The latent heat of fusion is an essential concept in thermodynamics. It refers to the energy required to change a substance from its solid to liquid state without changing its temperature. For ice, this value is particularly crucial when considering the conversion of ice at \(0^{\circ}C\) to water at the same temperature.

This process involves breaking the molecular bonds within ice, which requires energy. The latent heat of fusion for ice is \(334 \text{ J/g}\). Therefore, if you have 150 grams of ice, the energy needed to melt it completely into water at \(0^{\circ}C\) is calculated using the formula:

• \( Q_{ice \to water} = m_{ice} \times L_{f} \)
• \( m_{ice} = 150\, \text{g} \)
• \( L_{f} = 334\, \text{J/g} \)

Thus, understanding the latent heat of fusion allows for the accurate calculation of energy changes during the phase transition from solid ice to liquid water.

Latent Heat of Vaporization

The latent heat of vaporization involves the energy needed to change a substance from a liquid to a gas at a constant temperature. In this scenario, it particularly refers to the energy changes when steam condenses back into water.

For water, the latent heat of vaporization is relatively high at \(2260 \text{ J/g}\). This is because converting a liquid to a gas requires more energy to overcome the intermolecular attractions. Understanding this concept helps in problems where steam transforms into liquid water, especially when calculating energy exchanges.

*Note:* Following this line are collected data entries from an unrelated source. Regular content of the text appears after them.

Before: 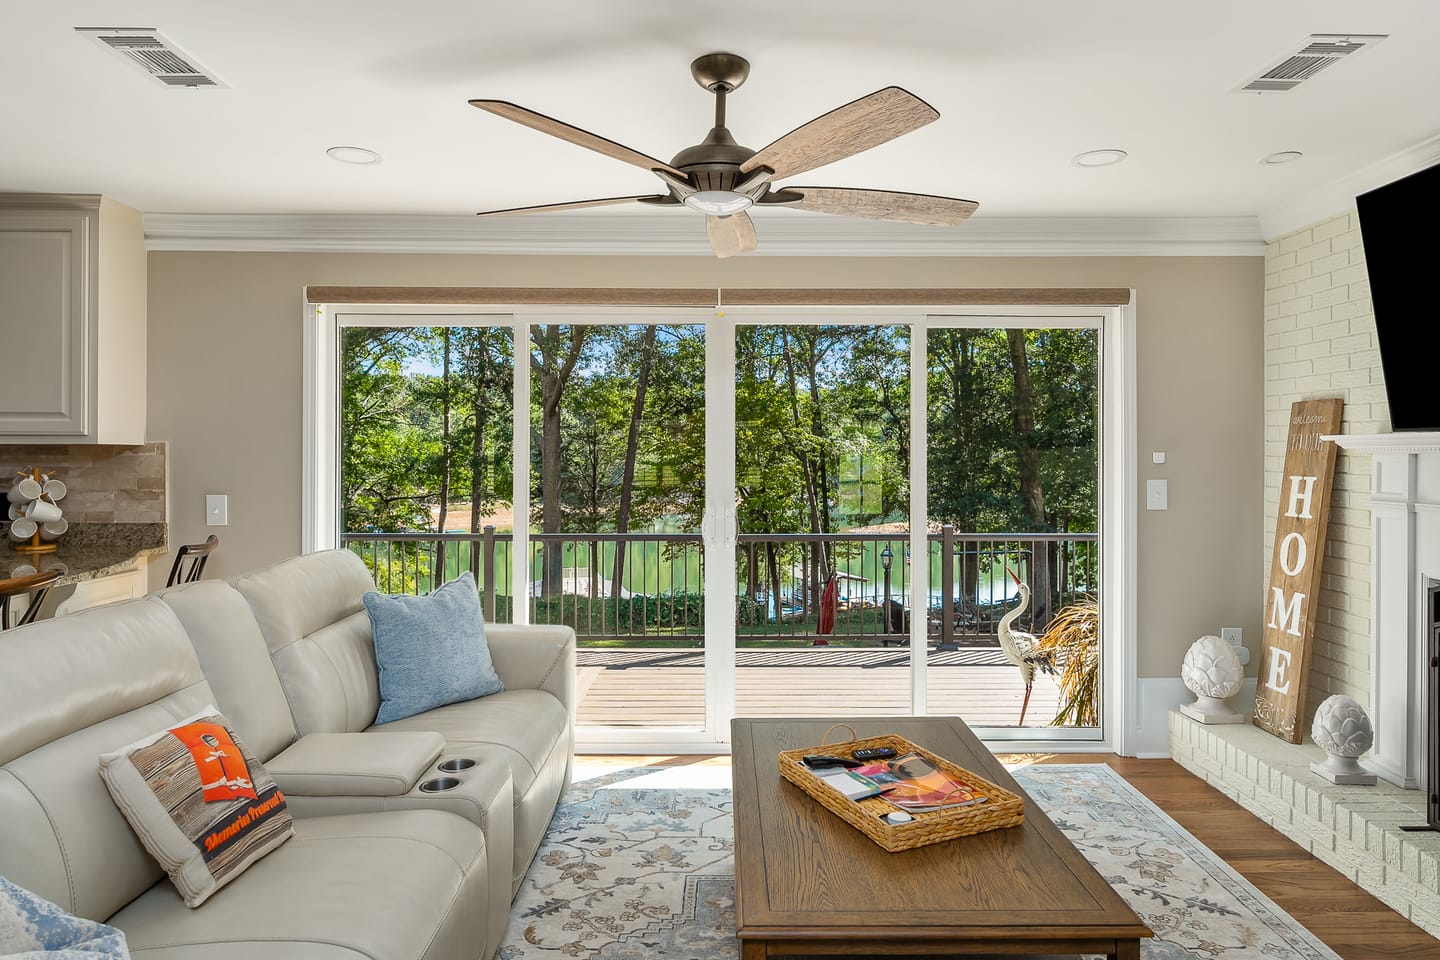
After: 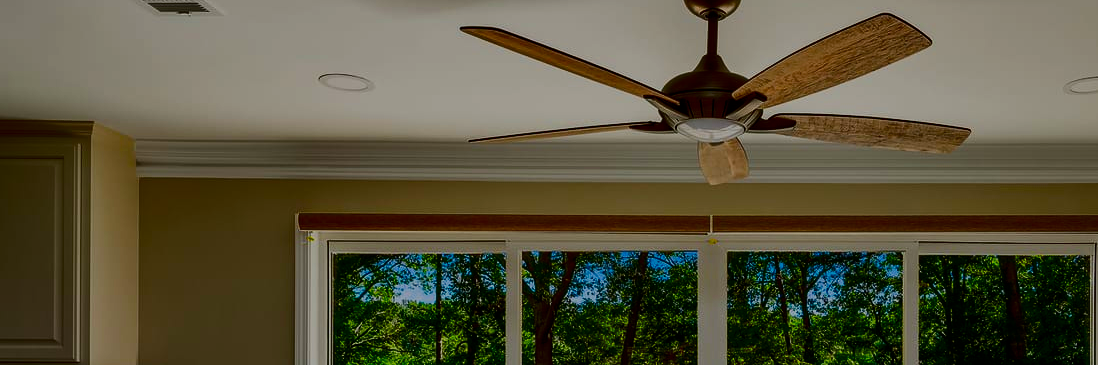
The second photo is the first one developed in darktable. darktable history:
crop: left 0.579%, top 7.627%, right 23.167%, bottom 54.275%
exposure: black level correction 0.005, exposure 0.014 EV, compensate highlight preservation false
filmic rgb: black relative exposure -7.75 EV, white relative exposure 4.4 EV, threshold 3 EV, hardness 3.76, latitude 50%, contrast 1.1, color science v5 (2021), contrast in shadows safe, contrast in highlights safe, enable highlight reconstruction true
contrast brightness saturation: brightness -1, saturation 1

When steam at \(100^{\circ}C\) becomes water, the formula used is:

• \( Q_{steam \to water} = m_{steam} \times L_{v} \)
• \( L_{v} = 2260\, \text{J/g} \)

This relationship is fundamental in assessing how much energy is involved in the phase transformation of water vapor to liquid.

Specific Heat Capacity

The specific heat capacity indicates how much energy is required to raise the temperature of a unit mass of a substance by 1 degree Celsius. This property is crucial in the study of thermal interactions and energy exchange within substances.

For water, the specific heat capacity is \(4.18 \text{ J/g.}^{\circ}C\). This means that warming up water from \(0^{\circ}C\) to \(50^{\circ}C\) requires a significant amount of energy since water can store heat efficiently.

In equations, it is represented as:

• \( Q = m \times c \times \Delta T \)
• \( m \) is the mass of the substance in grams
• \( c \) is the specific heat capacity
• \( \Delta T \) is the change in temperature

This concept allows us to predict how substances will behave under temperature changes and is central to thermal equilibrium problems.

Thermal Equilibrium

Thermal equilibrium in thermodynamics refers to a state where all parts of a system reach the same temperature and there is no net exchange of energy between them.

This principle is key to solving problems involving energy transfer, like mixing steam and ice. The total energy added to a system equals the total energy lost by the system, leading to a state where input and output energy are balanced. This is expressed in the equation for the exercise:

• \( Q_{total} = 0 \)

When ice and steam are mixed in a closed system, without external energy inputs or losses, thermal equilibrium calculates the conditions under which the final temperature is reached.

Understanding thermal equilibrium helps explain and predict how temperature adjustments occur naturally, promoting accurate assessments in heat transfer situations.